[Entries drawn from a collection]
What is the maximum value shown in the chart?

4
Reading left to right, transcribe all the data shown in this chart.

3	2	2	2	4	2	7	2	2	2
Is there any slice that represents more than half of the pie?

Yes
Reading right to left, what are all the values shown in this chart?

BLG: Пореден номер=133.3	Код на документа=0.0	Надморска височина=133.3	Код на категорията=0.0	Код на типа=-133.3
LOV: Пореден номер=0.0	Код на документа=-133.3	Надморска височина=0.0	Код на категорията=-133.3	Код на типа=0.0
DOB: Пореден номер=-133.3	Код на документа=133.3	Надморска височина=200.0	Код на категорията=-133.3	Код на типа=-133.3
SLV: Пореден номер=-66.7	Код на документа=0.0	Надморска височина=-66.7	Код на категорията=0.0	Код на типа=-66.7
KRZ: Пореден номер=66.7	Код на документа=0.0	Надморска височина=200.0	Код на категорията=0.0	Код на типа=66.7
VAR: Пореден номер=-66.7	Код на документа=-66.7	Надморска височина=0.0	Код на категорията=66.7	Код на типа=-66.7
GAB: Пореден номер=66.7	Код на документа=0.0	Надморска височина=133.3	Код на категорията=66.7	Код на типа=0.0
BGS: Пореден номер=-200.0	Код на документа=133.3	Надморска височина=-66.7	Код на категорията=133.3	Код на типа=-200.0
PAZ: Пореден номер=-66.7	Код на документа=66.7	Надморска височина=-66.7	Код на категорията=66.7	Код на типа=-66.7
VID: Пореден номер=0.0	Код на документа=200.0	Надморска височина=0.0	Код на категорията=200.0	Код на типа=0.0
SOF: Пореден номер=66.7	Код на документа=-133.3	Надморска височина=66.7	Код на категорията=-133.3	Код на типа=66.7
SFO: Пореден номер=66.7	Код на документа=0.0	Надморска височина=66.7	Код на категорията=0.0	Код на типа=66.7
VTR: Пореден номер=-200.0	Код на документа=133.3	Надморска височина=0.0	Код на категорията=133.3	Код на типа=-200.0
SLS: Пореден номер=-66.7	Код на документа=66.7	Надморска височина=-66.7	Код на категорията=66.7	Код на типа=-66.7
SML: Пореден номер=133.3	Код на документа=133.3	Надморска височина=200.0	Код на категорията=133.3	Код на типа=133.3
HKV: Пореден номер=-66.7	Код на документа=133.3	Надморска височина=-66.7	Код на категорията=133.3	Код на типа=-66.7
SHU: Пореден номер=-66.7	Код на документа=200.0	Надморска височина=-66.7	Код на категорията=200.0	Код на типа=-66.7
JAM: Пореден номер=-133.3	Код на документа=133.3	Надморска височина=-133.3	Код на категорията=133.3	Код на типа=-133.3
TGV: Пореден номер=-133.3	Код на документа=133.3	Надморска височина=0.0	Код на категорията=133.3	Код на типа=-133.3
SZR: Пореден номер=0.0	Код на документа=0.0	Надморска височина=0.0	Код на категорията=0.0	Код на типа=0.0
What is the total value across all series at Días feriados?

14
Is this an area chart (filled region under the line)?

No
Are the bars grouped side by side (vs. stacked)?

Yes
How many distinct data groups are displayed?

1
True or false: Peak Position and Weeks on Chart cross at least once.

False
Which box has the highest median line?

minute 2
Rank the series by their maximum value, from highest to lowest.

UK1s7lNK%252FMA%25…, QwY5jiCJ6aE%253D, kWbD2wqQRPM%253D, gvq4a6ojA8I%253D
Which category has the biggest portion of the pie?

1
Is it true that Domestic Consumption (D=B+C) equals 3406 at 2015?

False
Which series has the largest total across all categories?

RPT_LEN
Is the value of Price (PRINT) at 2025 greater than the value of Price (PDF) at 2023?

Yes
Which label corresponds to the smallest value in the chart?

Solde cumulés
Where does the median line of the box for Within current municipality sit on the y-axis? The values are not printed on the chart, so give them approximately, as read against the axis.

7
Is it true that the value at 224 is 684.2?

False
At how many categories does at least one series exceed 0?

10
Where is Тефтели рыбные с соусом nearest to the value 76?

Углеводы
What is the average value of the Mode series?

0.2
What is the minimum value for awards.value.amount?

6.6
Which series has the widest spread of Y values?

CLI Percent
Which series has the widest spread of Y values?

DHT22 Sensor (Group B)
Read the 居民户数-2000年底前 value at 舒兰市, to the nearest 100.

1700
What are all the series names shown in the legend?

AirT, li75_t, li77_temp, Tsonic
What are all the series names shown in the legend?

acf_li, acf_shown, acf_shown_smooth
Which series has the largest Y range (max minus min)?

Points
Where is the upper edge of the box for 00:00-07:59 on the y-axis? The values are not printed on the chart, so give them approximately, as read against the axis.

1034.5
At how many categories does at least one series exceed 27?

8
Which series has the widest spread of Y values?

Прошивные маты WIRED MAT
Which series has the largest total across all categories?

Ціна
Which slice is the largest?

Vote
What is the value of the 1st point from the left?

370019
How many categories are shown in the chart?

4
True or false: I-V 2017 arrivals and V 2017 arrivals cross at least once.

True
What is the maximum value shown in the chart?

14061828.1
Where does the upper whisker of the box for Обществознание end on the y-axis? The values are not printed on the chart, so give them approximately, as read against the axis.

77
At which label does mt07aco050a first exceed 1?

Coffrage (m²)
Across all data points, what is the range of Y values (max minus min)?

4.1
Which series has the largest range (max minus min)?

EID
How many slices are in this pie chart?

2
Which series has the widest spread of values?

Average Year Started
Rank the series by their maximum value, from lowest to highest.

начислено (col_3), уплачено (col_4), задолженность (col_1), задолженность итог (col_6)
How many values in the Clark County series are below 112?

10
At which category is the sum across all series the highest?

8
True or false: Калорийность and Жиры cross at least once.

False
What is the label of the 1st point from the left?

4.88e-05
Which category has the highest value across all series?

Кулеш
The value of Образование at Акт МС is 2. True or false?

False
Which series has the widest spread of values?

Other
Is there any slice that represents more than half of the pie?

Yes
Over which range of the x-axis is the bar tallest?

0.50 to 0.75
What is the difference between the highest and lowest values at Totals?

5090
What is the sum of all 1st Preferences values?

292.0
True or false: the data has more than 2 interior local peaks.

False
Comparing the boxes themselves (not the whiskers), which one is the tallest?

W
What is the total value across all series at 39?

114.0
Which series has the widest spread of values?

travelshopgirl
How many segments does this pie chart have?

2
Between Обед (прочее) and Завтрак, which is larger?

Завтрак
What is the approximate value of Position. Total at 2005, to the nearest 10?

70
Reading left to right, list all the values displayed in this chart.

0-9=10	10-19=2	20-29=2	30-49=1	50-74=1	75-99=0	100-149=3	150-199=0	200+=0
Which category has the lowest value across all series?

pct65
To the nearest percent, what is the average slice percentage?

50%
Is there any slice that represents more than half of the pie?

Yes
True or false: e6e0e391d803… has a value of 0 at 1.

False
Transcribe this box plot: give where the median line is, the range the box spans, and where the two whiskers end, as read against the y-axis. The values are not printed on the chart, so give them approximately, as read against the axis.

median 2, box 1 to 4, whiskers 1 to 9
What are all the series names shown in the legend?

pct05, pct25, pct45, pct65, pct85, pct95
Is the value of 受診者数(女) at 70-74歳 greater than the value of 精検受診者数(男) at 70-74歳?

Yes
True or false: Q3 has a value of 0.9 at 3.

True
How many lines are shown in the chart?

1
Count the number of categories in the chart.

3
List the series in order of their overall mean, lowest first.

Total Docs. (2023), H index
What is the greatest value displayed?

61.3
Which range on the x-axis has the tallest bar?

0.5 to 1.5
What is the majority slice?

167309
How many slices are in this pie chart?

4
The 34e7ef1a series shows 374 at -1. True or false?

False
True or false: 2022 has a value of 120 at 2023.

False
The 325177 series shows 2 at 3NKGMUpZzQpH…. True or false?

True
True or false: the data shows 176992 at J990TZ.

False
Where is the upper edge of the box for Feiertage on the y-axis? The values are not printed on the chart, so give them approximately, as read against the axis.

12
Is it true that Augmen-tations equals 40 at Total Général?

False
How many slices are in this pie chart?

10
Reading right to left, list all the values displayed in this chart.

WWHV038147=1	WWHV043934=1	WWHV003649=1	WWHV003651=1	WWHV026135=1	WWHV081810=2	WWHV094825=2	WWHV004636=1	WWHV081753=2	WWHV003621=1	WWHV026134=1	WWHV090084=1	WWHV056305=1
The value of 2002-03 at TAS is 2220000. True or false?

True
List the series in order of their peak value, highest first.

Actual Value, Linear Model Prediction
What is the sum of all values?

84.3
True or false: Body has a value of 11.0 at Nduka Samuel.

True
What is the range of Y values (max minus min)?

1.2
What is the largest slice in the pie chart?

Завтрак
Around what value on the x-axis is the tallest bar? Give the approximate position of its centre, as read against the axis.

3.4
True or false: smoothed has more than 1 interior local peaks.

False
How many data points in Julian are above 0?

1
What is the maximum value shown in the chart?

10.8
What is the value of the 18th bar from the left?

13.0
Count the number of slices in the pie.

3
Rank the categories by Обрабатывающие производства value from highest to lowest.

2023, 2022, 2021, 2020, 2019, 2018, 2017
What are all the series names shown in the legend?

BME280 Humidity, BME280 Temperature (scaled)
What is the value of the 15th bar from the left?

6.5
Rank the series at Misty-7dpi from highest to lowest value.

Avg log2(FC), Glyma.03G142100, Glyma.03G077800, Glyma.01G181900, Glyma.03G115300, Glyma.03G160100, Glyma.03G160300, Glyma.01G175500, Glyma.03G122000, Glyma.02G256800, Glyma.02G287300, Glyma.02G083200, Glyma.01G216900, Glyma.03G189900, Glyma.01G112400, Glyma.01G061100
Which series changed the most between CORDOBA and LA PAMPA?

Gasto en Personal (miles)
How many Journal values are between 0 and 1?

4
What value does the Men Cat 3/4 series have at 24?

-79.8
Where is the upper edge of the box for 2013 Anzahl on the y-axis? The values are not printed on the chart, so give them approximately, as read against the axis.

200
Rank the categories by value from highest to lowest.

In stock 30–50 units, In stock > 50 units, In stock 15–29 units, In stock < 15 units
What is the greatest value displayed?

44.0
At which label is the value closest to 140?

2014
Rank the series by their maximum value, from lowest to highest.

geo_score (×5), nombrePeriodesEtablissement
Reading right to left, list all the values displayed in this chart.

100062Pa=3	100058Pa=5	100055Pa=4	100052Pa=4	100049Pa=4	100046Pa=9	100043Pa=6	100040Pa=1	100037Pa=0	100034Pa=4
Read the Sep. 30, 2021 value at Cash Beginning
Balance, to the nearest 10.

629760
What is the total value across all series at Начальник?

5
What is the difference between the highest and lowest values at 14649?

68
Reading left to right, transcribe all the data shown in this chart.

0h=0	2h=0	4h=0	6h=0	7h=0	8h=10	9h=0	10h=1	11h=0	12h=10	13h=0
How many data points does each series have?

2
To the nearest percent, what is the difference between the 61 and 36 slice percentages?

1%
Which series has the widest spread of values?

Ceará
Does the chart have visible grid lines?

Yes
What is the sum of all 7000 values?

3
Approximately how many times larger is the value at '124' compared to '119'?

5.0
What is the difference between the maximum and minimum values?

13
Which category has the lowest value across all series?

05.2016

#### Prompt
How many lines of the records above contain the word "local"? Case matters; give only the number.

#### Answer for this exercise
2